Supportive takes praised her poise, suggesting tweaks to show care without overcommitment.


![[Reddit User] − NTA. There’s no rule saying just bc you’re her sister that you have to plan her baby shower. I think you handled this maturely.](https://en.aubtu.biz/wp-content/uploads/2025/11/wp-editor-1762311191262-3.webp)
![[Reddit User] − NTA. It sounds like you have handled this maturely. I agree, maybe participating in planning a baby shower for your sister who is dating someone you like...](https://en.aubtu.biz/wp-content/uploads/2025/11/wp-editor-1762311192312-4.webp)

Deeper dives questioned family oversight, urging honesty to unpack the hurt.
![[Reddit User] − I'm going to say NTA, and I don't think you would be even if your sister wasn't dating your ex. Did anyone in your family know you...](https://en.aubtu.biz/wp-content/uploads/2025/11/wp-editor-1762311217636-1.webp)







A handful critiqued the silence on feelings, leaning ESH and pushing for therapy.





![[Reddit User] − NTA. OP, I think you should look into getting into therapy or counseling if you can. You shouldn’t have downplayed your feelings when Luke and your sister...](https://en.aubtu.biz/wp-content/uploads/2025/11/wp-editor-1762311273269-6.webp)
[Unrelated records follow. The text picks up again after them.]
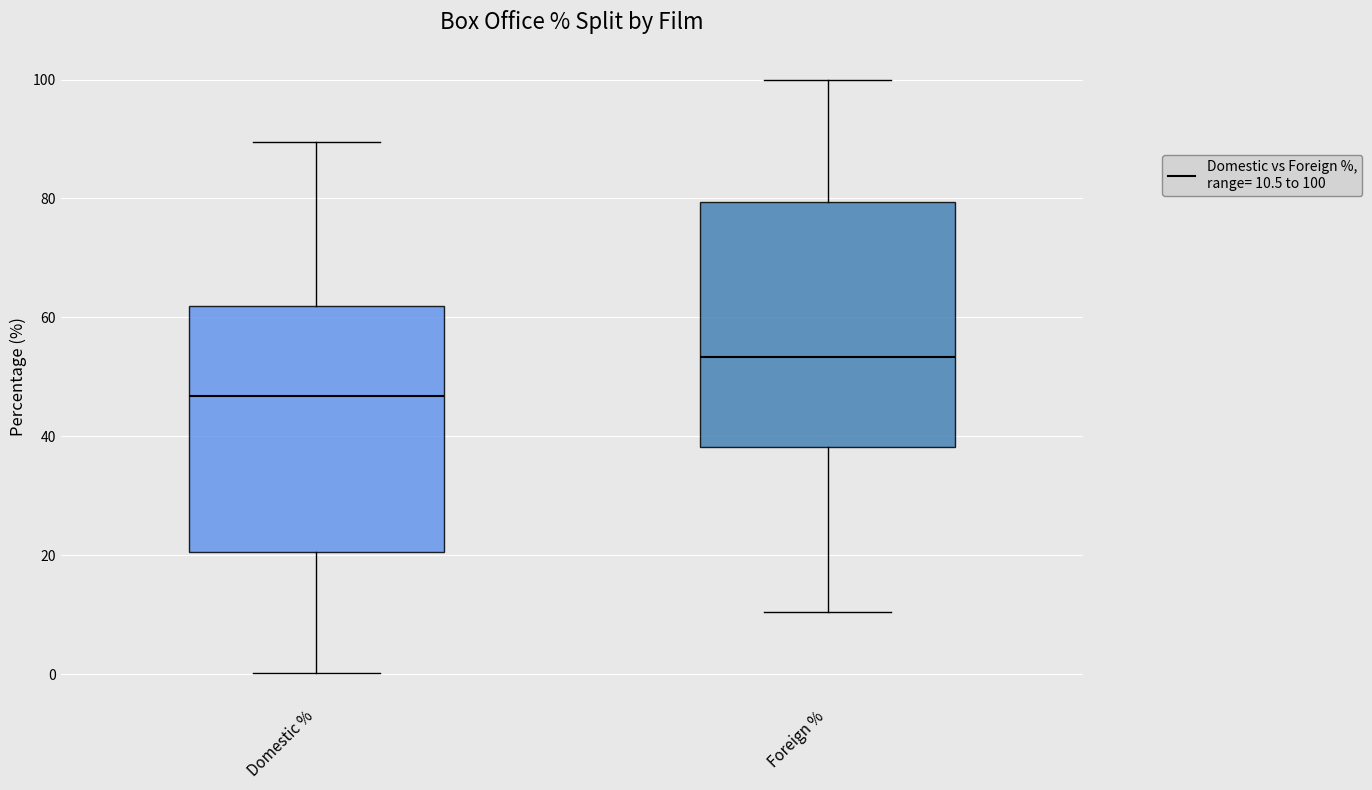

Reading left to right, transcribe this box plot: for each box, give where its median line is, the range the box spans, and where its two whiskers end, as read against the y-axis. The values are not printed on the chart, so give them approximately, as read against the axis.

Domestic %: median 46, box 20 to 62, whiskers 0 to 90
Foreign %: median 54, box 38 to 80, whiskers 10 to 100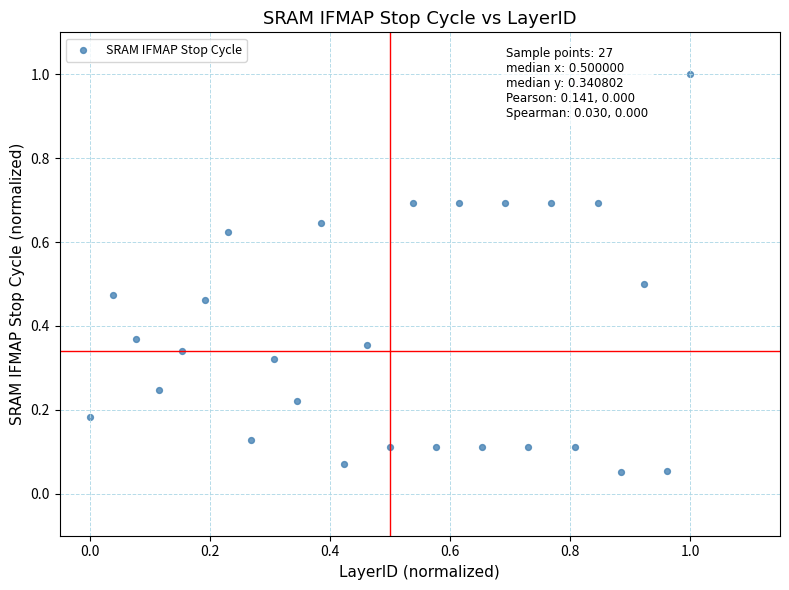

What is the range of Y values (max minus min)?

0.9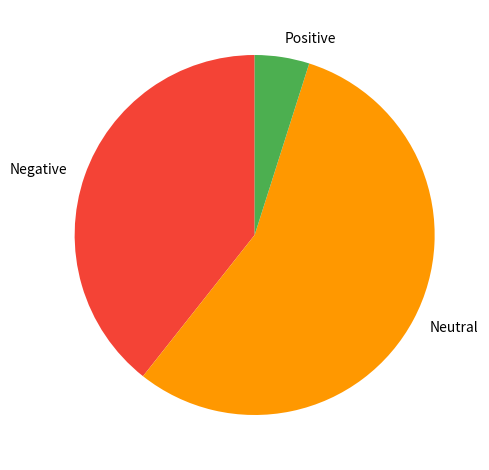

Which slice is the smallest?

Positive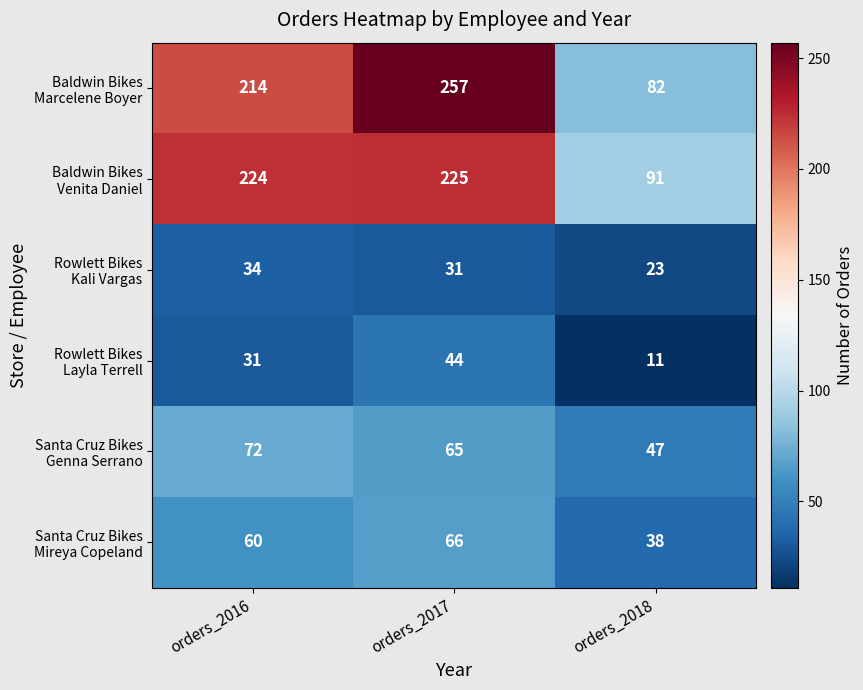

What is the difference between the highest and lowest values at orders_2017?

226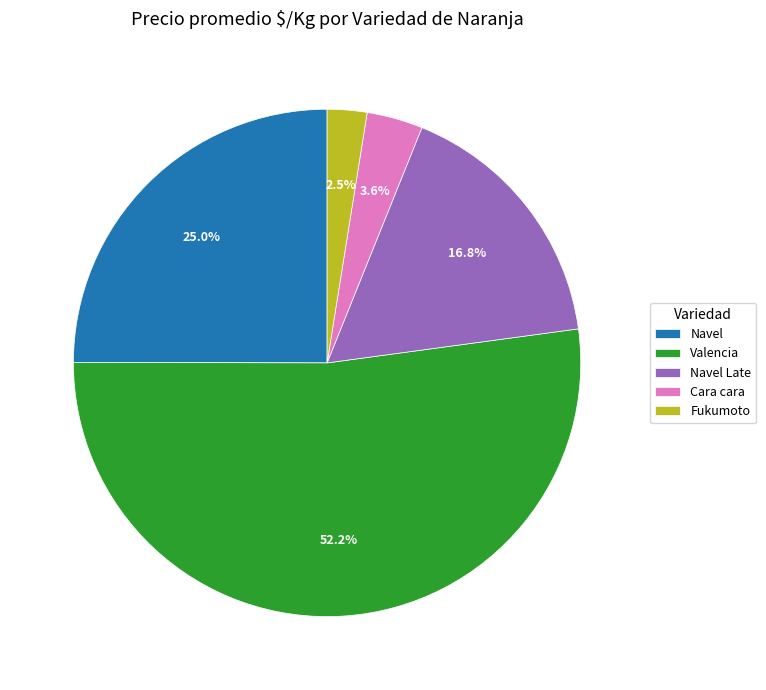

How much of the chart is everything except Navel Late?

83.2%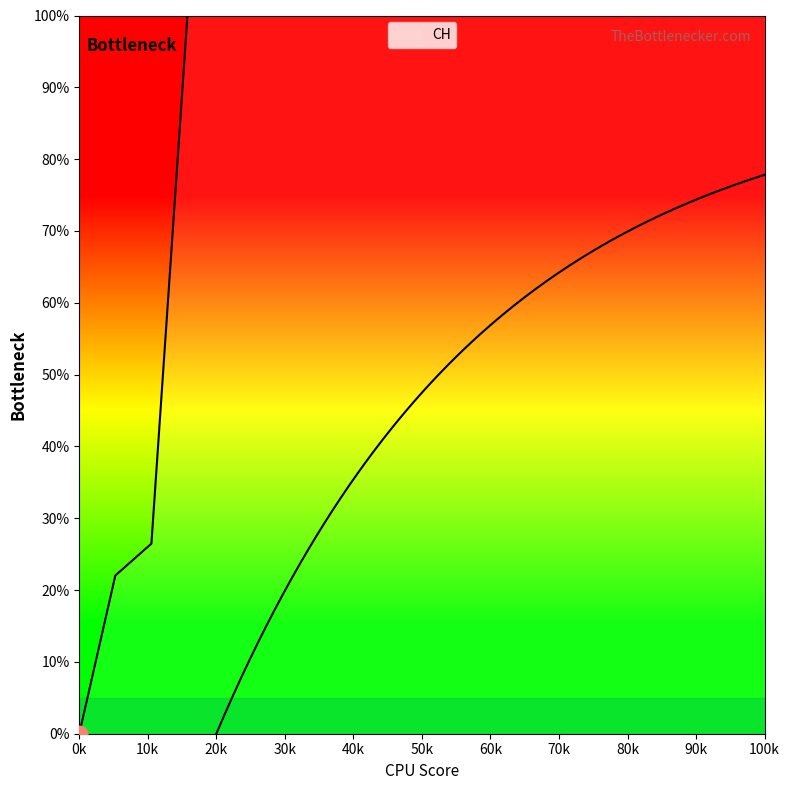

What is the value of the 15th point from the left?

100.0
![[Reddit User] − No offense, but it's coming across more that you said no because you still love Luke than any other reason. For that reason I am leaning toward...](https://en.aubtu.biz/wp-content/uploads/2025/11/wp-editor-1762311276519-9.webp)







Family joys like pregnancies demand collective cheer, yet this tale reveals how buried pains can sour the script, turning aunts-to-be into reluctant extras. The poster’s measured “no” champions self-kindness over performative glee, a quiet rebellion against erasure that invites real talk over rote roles. It spotlights healing’s solo work—unrequited echoes fade not through showers planned, but truths aired, freeing space for genuine bonds with the little one ahead.
When unshared histories hijack holidays, how do you cue vulnerability without derailing the party? Could a “joy jar” of neutral contributions ease the edge, or does distance alone mend the heart?